GMC commissions revalidation review ahead of 2017 overhaul

The GMC has commissioned a review of revalidation ahead of a planned revamp of the process from 2017.

GMC revalidation advisory board chairman Sir Keith Pearson will lead the review, which will consider evidence from across the UK about how the process has worked and suggest changes to improve it.

The review will consider GMC data on revalidation and complaints, research on revalidation and appraisal, and feedback from responsible officers, unions, the government and patients.

GPonline reported last year that the GMC was on track to meet its target of revalidating all GPs on its register when the process began in December 2012 by the end of March 2016.

But pressure from doctors to reform revalidation has been growing. Earlier this year GPs at the special LMCs conference, convened to discuss solutions to the GP crisis, rejected a call to suspend revalidation but demanded steps to simplify the process.

GP revalidation workload

Speakers argued that there was no evidence to support revalidation, and that the process would not have caught serial killer Harold Shipman.

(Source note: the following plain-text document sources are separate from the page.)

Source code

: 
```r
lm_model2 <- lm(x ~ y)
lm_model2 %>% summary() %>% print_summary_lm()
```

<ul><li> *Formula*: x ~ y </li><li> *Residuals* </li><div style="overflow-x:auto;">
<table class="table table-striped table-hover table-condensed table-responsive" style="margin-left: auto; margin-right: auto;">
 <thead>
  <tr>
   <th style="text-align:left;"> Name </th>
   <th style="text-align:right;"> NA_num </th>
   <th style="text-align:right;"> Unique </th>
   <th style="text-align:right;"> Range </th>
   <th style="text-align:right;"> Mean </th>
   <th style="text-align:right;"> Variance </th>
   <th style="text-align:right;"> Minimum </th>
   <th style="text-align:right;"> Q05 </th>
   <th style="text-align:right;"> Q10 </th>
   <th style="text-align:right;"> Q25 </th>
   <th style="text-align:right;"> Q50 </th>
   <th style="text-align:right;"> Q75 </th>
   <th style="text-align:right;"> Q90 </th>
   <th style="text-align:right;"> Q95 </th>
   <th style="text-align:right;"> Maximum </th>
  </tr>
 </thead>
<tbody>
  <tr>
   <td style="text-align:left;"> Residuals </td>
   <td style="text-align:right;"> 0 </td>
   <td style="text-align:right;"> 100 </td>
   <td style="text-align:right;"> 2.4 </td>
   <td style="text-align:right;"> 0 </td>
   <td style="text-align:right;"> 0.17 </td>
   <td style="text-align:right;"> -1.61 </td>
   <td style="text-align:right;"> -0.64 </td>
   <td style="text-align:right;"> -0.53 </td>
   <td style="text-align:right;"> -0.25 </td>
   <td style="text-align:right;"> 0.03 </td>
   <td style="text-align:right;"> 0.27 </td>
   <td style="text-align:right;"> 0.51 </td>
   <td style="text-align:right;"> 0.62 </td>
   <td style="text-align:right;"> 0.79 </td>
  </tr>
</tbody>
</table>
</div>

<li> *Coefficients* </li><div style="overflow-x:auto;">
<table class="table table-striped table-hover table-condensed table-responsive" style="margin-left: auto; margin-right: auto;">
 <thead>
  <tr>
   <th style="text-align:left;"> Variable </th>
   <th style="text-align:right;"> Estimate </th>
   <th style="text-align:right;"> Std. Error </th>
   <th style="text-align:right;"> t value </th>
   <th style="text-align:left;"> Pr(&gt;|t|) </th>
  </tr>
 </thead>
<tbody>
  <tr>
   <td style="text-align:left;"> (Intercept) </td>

Others said the process was too onerous, and blamed it for persuading some older GPs to retire rather than deal with the extra bureaucracy.

A statement from the GMC said that an 'interim evaluation of revalidation, being produced by an independent UK-wide collaboration of researchers, under the name UMbRELLA, is due to be published during the spring and will be a key element in the evidence reviewed'.

Last week, GPonline revealed that the RCGP planned to overhaul its guidance on collecting CPD points as part of the revalidation process.

The college hopes to simplify revalidation through changes including the removal of a mechanism that allows GPs to double CPD points by demonstrating 'impact'.